I admit I was enjoying working my way through the first few chapters of the O'Reilly Perl book, but I felt like I was playing around in the shallow end of the pool and I was not sure I was going to be able to swim in the deep end by next weekend.  There was only one problem in the problem set that involved Perl. I think in the end some of my colleagues gave up and just didn’t do that problem. I never considered that option because I figured this was not the last Perl problem we were going to be assigned. Also, there was my pride. 

It became apparent that most of my cohort had not started the homework on the first weekend—or at any rate hadn’t considered the Perl portion last weekend. E-mail about how hard this was flew back and forth from all members of the cohort. Finally the professor sent out a note reiterating “given that we are in an IT Program, and in a Data Mining course, it is reasonable to expect that we will implement Data Mining in code.”  And “Inevitably, some students will end up having a hard time, others will have an easy time, and some will find it to be just right.” I found this statement to be callous.
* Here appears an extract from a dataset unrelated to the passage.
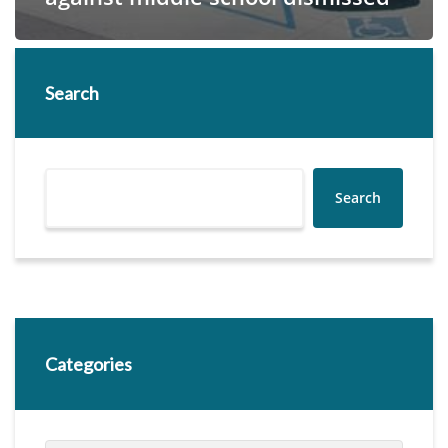
Search
Search
Categories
I don't think he had any idea how hard we were finding it to make our way into the problem set he had assigned us. 

But the real show stopper was that he had cleared all of this with the dean. This meant that none of us could appeal to said dean about the difficulty of the homework. 

My problem with the data mining professor was that he decided we should all go off and learn a language on our own—and then do all the data mining coursework involved. I will admit that the Endicott program has spoon-fed the MSIT cohort to a certain extent, so it took me a while to decide if I was upset because this professor was asking something unreasonable or if I was upset because he was asking us to just work a little harder than normal. I decided he was asking us to do something unreasonable (given the 6 week course length.)
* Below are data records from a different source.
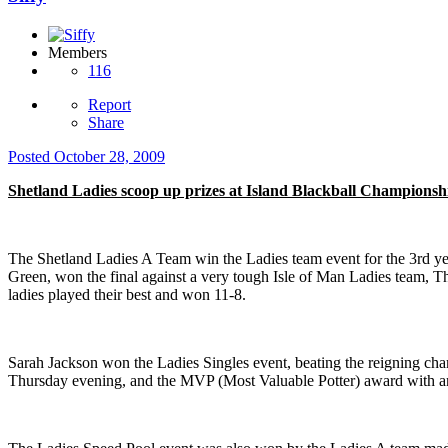
Members
116
Report
Share
Posted
October 28, 2009
Shetland Ladies scoop up prizes at Island Blackball Championsh
The Shetland Ladies A Team win the Ladies team event for the 3rd ye
Green, won the final against a very tough Isle of Man Ladies team, Th
ladies played their best and won 11-8.
Sarah Jackson won the Ladies Singles event, beating the reigning cham
Thursday evening, and the MVP (Most Valuable Potter) award with an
I e-mailed the dean and told him that in my opinion, if the MSIT students were expected to program it would be helpful if the course of study included a class in programming.

The dean responded by saying that the last time he had tried that the course had been a disaster. I mentioned this to a study buddy of mine who pointed out that it would be ridiculous to have a $17XX course teaching what anyone could pick up at a community college for $3XX—how much programming can you teach in 6 weeks anyways?  I admitted he had a point, but what is the right solution then—warn MSIT applicants that they will be required to code?
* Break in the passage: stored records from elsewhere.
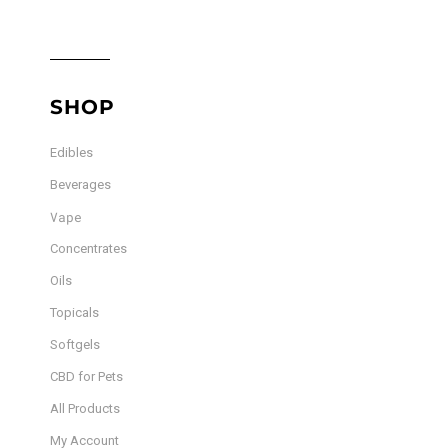
SHOP
Edibles
Beverages
Vape
Concentrates
Oils
Topicals
Softgels
CBD for Pets
All Products
My Account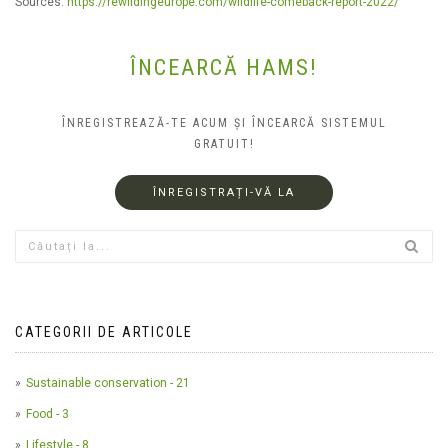
Sources:
https://rewildingeurope.com/wildlife-comeback-report-2022/
ÎNCEARCĂ HAMS!
ÎNREGISTREAZĂ-TE ACUM ȘI ÎNCEARCĂ SISTEMUL
GRATUIT!
ÎNREGISTRAȚI-VĂ LA
CATEGORII DE ARTICOLE
Sustainable conservation - 21
Food - 3
Lifestyle - 8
Meanwhile I miraculously found my way into the homework assignments. With a lot of luck (and a while loop that the professor gave me) I went from staring at Perl forums online and whimpering to writing two programs that compiled and ran. They didn't do everything they were supposed to do and they were not elegant, but they moved me from the side of people who couldn't figure the assignment out to the side of people who could. Suddenly I didn't hate the professor so much.

Meanwhile the professor had grasped that he was asking us to do something a little out of the ordinary. He  offered a tutorial before class—starting at 4:30. Most of us were there for it. He then spent most of the class teaching Perl—which was great except that we didn’t learn any data mining. 

In the parking lot after class some of us discussed the situation. We felt a little bad for the professor, but most of our sympathy was reserved for ourselves.  “You can’t just read Perl code to people after 9 PM and expect them to get anything out of it.” I opined.
“Remember what the dean said about the last time they included a programming course?”
 “It was a disaster!” we all said in chorus.  

Over the course of the next week it became clear that we had convinced our Data Mining professor that we really couldn’t write Perl code (or at least that he was not the man to teach it to us.) The professor sent out grades for the Perl assignment (graded on a very lenient curve) and a new assignment with no Perl in it. He also sent out a final project assignment—a research paper on data mining (initially it was supposed to involve getting a data set and doing some data mining).  We had broken his spirit. I am sorry anyone had to get his/her spirit broken but better him than us.